WWWLIB Parser, is there going to be any update on it? from Markku Savela on 1996-08-14 (www-lib@w3.org from July to September 1996)

From: Markku Savela <msa@msa.tte.vtt.fi>
Date: Wed, 14 Aug 1996 11:09:37 +0300 (EET DST)
To: www-lib@w3.org
cc: msa@msa.tte.vtt.fi
Message-Id: <199608140809.LAA18939@msa.tte.vtt.fi>
I have talked about this issue earlier, but couldn't find my message
concerning it from the archives (someone deleted it?)

I think the "SGML.c" in the library attempts to be too clever and
trips over. The control tables (HTMLPDTD.*) are not really sufficient
for full SGML parsing and SGML.c parser should not try to be such.

My suggestion is, that SGML.c should be stripped into simple
"SGML-tokenizer". It would produce technically the same output as it
does now (structured stream with elements, content and entities), but
it should not attempt any "fixing" or "checking" of the HTML.
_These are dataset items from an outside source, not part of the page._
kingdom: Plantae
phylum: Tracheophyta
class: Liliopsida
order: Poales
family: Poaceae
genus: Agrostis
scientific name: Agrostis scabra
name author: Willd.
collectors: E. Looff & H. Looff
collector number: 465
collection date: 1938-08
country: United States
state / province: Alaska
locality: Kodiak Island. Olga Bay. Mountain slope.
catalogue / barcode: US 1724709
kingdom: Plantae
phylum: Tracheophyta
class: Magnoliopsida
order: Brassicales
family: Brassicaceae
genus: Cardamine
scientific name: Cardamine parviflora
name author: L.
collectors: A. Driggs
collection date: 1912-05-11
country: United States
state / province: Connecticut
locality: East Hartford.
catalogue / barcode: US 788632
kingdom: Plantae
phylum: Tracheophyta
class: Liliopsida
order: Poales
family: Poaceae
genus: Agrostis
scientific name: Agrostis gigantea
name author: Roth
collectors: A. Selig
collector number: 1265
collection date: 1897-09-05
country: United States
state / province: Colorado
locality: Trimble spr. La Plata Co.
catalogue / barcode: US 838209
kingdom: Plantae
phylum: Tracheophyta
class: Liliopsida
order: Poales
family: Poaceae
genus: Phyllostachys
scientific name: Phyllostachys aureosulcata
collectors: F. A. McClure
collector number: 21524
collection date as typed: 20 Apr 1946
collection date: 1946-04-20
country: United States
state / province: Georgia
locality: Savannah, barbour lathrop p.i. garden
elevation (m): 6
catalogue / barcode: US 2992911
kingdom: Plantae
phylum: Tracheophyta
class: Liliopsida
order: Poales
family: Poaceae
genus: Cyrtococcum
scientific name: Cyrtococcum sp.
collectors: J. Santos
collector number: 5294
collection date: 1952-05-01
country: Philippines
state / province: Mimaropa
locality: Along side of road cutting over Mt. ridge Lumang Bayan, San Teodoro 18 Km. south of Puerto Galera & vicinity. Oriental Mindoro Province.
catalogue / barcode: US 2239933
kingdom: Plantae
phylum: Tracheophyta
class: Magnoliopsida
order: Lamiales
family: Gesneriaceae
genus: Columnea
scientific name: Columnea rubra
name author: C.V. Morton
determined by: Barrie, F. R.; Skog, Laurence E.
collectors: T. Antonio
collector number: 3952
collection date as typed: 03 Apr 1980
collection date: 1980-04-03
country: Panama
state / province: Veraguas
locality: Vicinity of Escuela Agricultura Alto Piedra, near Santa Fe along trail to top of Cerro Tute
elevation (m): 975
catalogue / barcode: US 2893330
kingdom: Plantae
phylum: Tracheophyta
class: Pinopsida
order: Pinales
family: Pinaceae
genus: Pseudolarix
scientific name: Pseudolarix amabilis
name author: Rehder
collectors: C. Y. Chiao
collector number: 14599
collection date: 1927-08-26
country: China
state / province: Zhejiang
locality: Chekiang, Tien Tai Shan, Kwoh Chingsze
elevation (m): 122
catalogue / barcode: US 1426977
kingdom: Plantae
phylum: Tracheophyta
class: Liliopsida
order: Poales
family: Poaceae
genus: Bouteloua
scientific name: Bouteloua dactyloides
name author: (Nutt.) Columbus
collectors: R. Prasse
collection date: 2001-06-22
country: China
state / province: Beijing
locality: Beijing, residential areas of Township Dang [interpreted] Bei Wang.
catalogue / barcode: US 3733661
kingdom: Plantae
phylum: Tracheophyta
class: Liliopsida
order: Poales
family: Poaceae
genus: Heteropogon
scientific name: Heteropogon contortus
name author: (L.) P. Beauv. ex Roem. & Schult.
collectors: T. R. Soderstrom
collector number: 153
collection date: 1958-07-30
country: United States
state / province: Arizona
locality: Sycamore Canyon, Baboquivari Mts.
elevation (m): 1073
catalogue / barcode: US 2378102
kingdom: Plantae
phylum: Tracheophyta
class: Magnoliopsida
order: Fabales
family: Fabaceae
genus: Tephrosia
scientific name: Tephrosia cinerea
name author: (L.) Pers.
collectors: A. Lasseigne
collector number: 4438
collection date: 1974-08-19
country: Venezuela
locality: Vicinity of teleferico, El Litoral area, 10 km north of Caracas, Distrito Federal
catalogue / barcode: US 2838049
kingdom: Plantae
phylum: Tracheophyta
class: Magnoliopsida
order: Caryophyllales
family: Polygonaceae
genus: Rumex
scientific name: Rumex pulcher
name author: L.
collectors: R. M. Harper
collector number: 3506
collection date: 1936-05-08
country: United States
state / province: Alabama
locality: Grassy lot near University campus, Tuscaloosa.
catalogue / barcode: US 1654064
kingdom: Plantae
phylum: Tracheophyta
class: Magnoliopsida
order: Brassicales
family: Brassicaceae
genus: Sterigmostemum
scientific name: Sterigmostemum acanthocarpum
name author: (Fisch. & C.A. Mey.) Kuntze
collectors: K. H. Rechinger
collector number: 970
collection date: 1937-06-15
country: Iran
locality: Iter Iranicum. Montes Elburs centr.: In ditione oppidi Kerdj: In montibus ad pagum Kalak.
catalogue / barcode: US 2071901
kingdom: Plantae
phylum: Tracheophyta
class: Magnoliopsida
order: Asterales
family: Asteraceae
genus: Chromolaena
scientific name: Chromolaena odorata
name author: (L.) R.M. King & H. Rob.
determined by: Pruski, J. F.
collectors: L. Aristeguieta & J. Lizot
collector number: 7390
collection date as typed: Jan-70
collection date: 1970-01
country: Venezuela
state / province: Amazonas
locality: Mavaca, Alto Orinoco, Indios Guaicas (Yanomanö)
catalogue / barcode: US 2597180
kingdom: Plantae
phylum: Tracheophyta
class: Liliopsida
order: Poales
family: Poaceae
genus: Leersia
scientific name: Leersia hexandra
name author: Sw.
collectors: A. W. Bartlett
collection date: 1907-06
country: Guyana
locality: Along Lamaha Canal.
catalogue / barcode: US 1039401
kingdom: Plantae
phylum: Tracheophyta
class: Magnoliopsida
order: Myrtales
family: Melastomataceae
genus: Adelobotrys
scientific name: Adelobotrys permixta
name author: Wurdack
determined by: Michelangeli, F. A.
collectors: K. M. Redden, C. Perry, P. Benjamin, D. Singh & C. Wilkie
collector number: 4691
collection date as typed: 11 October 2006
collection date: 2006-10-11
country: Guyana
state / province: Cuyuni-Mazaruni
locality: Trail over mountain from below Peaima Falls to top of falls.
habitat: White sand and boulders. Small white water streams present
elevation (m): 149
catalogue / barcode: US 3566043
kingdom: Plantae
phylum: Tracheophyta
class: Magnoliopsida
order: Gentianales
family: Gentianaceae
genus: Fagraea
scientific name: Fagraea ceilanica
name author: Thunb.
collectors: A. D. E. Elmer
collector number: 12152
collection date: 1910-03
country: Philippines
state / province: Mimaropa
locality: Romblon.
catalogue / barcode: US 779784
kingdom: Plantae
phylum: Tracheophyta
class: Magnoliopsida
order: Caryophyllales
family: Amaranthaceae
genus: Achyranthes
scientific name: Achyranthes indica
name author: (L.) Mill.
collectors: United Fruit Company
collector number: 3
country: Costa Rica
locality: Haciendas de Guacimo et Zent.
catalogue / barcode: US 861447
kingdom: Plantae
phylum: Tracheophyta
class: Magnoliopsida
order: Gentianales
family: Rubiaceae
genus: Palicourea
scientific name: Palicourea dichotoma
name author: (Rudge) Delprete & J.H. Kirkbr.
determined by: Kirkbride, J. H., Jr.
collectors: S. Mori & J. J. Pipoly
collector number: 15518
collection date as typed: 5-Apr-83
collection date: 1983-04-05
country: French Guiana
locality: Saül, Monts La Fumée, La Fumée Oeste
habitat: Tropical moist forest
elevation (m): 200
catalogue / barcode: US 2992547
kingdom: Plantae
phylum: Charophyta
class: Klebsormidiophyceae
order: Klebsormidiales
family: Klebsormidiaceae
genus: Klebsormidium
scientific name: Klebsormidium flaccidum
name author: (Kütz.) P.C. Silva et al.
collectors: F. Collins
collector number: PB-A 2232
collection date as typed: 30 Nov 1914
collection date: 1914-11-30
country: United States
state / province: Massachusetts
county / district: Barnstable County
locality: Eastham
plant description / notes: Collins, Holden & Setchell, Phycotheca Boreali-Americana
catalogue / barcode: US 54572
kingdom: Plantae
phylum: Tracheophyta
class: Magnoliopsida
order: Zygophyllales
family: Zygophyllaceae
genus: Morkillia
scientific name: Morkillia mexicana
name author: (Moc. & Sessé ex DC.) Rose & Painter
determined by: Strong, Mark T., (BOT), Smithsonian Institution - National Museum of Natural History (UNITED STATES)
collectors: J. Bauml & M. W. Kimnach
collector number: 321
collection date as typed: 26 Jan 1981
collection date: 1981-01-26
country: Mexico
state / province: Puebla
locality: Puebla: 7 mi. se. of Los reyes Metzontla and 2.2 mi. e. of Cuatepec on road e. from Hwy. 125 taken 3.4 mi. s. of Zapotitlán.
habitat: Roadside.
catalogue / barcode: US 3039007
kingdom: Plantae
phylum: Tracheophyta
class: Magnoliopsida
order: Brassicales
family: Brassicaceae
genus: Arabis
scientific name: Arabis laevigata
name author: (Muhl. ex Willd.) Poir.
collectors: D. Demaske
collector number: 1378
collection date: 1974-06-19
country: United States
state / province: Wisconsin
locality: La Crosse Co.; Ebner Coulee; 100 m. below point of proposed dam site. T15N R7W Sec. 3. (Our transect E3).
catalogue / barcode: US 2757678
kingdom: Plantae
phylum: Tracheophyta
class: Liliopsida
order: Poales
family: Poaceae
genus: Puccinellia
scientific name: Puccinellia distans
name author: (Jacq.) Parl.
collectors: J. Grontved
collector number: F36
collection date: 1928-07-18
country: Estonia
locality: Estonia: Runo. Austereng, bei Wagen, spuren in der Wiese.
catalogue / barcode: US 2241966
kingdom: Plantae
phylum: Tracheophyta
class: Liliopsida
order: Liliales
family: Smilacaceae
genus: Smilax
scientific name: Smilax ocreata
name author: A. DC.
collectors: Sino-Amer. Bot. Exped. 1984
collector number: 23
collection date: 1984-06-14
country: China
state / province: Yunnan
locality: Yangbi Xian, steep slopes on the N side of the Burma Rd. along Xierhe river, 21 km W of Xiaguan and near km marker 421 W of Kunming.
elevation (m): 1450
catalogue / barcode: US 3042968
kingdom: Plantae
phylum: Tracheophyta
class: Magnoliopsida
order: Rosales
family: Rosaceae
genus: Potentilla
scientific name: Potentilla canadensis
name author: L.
The reason I ask this is: the current parser goes astray, and "fixes"
correct HTML into garbage. An example is the following TABLE within
TABLE:

	<HTML><HEAD><TITLE>Table test</TITLE></HEAD><BODY>
	<H1>Testing a table structure</H1>
	Some filler text.
	<P>
	<TABLE BORDER=1>
	<TR><TD>r1 c1<TD>r1 c2<TD>r1 c3
	<TR><TD>r2 c1<TD>r2
	<TABLE BORDER=1><TR><TD>x1<TD>x2<TR><TD>y1<TD>y2</TABLE>
	c2<TD>r2 c3
	</TABLE>
	</P>
	Some filler text.
	</BODY></HTML>


The output stream of element/content calls from the parser is
incorrect, it totally loses it at the end of inner table:

SGML Parser. Start <HTML>
SGML Parser. Start <HEAD>
SGML Parser. Start <TITLE>
SGML Parser. End   </TITLE>
SGML Parser. End   </HEAD>
SGML Parser. Start <BODY>
SGML Parser. Start <H1>
SGML Parser. End   </H1>
SGML Parser. Start <P>
SGML Parser. Start <TABLE>
SGML Parser. Start <TR>
SGML Parser. Start <TD>
SGML Parser. Start <TD>
SGML Parser. Start <TD>
SGML Parser. Start <TR>
SGML Parser. Start <TD>
SGML Parser. Start <TD>
SGML Parser. Start <TABLE>
SGML Parser. Start <TR>
SGML Parser. Start <TD>
SGML Parser. Start <TD>
SGML Parser. Start <TR>
SGML Parser. Start <TD>
SGML Parser. Start <TD>
SGML Parser. End   </TABLE>
SGML Parser. Found </TABLE> when expecting </TD>. </TD> assumed.
SGML Parser. Found </TABLE> when expecting </TD>. </TD> assumed.
SGML Parser. Found </TABLE> when expecting </TR>. </TR> assumed.
SGML Parser. Found </TABLE> when expecting </TD>. </TD> assumed.
SGML Parser. Found </TABLE> when expecting </TD>. </TD> assumed.
SGML Parser. Found </TABLE> when expecting </TR>. </TR> assumed.
SGML Parser. Start <TD>
SGML Parser. End   </TABLE>
SGML Parser. Found </TABLE> when expecting </TD>. </TD> assumed.
SGML Parser. Found </TABLE> when expecting </TD>. </TD> assumed.
SGML Parser. Found </TABLE> when expecting </TD>. </TD> assumed.
SGML Parser. Found </TABLE> when expecting </TR>. </TR> assumed.
SGML Parser. Found </TABLE> when expecting </TD>. </TD> assumed.
SGML Parser. Found </TABLE> when expecting </TD>. </TD> assumed.
SGML Parser. Found </TABLE> when expecting </TD>. </TD> assumed.
SGML Parser. Found </TABLE> when expecting </TR>. </TR> assumed.
SGML Parser. End   </P>
SGML Parser. End   </BODY>
SGML Parser. End   </HTML>


Btw, the HTMLPDT.c includes line

    { "LI"	, li_attr,	HTML_LI_ATTRIBUTES,	SGML_EMPTY },

LI is logically a container, should be SGML_MIXED instead. Similarly
some other tags marked as "EMPTY" should be reconsidered (DD, DT,
NOTE?, ...). Though, all this is unnecessary, if the SGML is
simplified to plain SGML tokenizer (then empty/mixed is of no interest
to it, though the flag might be useful for higher levels).

--
Markku Savela (msa@hemuli.tte.vtt.fi),     Technical Research Centre of Finland
Multimedia Systems, P.O.Box 1203,FIN-02044 VTT,http://www.vtt.fi/tte/staff/msa/
Received on Wednesday, 14 August 1996 04:10:00 UTC